Given instruction → Rewrite all the records below, replacing "Transcribe the text in this image" with "Write out the word shown in this image" wherever it occurs and keeping everything else the same. Leave the pictures out of your answer.

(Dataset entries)
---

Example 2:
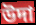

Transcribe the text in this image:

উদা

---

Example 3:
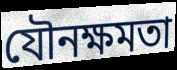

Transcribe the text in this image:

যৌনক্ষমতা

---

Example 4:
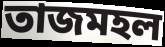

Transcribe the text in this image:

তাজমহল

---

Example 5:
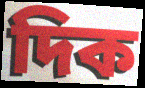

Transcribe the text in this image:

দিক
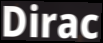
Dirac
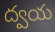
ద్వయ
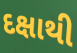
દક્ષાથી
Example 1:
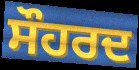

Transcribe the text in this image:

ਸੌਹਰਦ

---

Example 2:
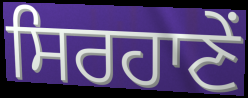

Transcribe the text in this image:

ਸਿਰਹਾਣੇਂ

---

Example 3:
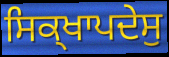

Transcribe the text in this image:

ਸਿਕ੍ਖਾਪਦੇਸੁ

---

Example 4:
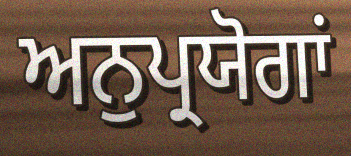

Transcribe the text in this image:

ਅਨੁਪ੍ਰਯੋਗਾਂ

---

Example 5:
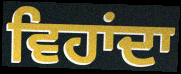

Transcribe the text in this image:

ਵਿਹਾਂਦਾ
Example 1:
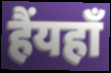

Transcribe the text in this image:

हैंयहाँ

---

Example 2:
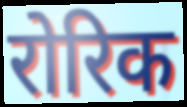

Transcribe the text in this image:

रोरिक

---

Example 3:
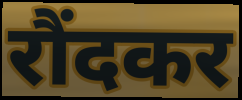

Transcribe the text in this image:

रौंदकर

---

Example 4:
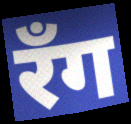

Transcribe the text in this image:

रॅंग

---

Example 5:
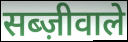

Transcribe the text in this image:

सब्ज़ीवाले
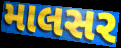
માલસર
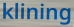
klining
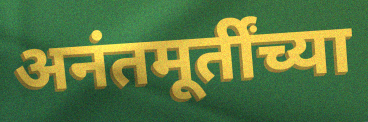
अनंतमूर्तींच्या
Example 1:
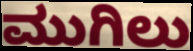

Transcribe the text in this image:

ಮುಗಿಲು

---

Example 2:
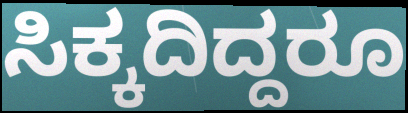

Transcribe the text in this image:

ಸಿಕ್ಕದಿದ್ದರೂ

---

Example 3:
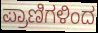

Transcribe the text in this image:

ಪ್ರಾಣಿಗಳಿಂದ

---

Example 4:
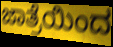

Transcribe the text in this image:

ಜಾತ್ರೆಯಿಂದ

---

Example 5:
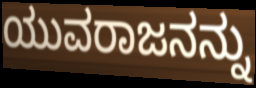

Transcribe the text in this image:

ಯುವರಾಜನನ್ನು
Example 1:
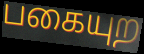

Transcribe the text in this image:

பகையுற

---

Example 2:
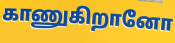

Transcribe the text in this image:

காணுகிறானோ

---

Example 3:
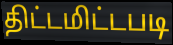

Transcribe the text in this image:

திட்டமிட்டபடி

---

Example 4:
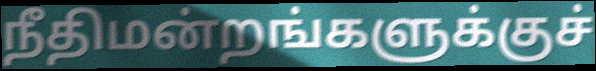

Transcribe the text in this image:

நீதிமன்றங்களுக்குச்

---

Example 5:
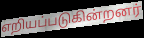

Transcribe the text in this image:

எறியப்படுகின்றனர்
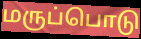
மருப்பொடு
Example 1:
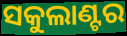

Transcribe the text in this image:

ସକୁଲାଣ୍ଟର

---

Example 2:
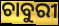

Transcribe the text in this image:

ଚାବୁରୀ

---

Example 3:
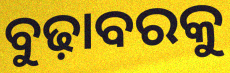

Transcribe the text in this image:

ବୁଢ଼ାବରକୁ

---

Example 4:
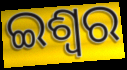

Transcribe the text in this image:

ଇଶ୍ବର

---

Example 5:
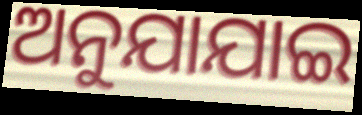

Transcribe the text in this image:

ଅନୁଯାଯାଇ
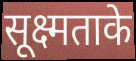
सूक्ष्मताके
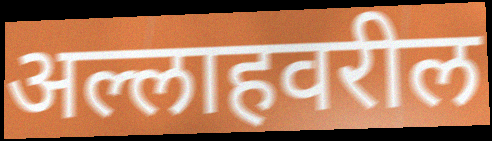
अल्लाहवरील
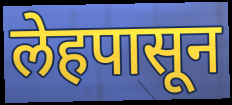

Completed task →
---

Example 2:

Write out the word shown in this image:

উদা

---

Example 3:

Write out the word shown in this image:

যৌনক্ষমতা

---

Example 4:

Write out the word shown in this image:

তাজমহল

---

Example 5:

Write out the word shown in this image:

দিক
Dirac
ద్వయ
દક્ષાથી
Example 1:

Write out the word shown in this image:

ਸੌਹਰਦ

---

Example 2:

Write out the word shown in this image:

ਸਿਰਹਾਣੇਂ

---

Example 3:

Write out the word shown in this image:

ਸਿਕ੍ਖਾਪਦੇਸੁ

---

Example 4:

Write out the word shown in this image:

ਅਨੁਪ੍ਰਯੋਗਾਂ

---

Example 5:

Write out the word shown in this image:

ਵਿਹਾਂਦਾ
Example 1:

Write out the word shown in this image:

हैंयहाँ

---

Example 2:

Write out the word shown in this image:

रोरिक

---

Example 3:

Write out the word shown in this image:

रौंदकर

---

Example 4:

Write out the word shown in this image:

रॅंग

---

Example 5:

Write out the word shown in this image:

सब्ज़ीवाले
માલસર
klining
अनंतमूर्तींच्या
Example 1:

Write out the word shown in this image:

ಮುಗಿಲು

---

Example 2:

Write out the word shown in this image:

ಸಿಕ್ಕದಿದ್ದರೂ

---

Example 3:

Write out the word shown in this image:

ಪ್ರಾಣಿಗಳಿಂದ

---

Example 4:

Write out the word shown in this image:

ಜಾತ್ರೆಯಿಂದ

---

Example 5:

Write out the word shown in this image:

ಯುವರಾಜನನ್ನು
Example 1:

Write out the word shown in this image:

பகையுற

---

Example 2:

Write out the word shown in this image:

காணுகிறானோ

---

Example 3:

Write out the word shown in this image:

திட்டமிட்டபடி

---

Example 4:

Write out the word shown in this image:

நீதிமன்றங்களுக்குச்

---

Example 5:

Write out the word shown in this image:

எறியப்படுகின்றனர்
மருப்பொடு
Example 1:

Write out the word shown in this image:

ସକୁଲାଣ୍ଟର

---

Example 2:

Write out the word shown in this image:

ଚାବୁରୀ

---

Example 3:

Write out the word shown in this image:

ବୁଢ଼ାବରକୁ

---

Example 4:

Write out the word shown in this image:

ଇଶ୍ବର

---

Example 5:

Write out the word shown in this image:

ଅନୁଯାଯାଇ
सूक्ष्मताके
अल्लाहवरील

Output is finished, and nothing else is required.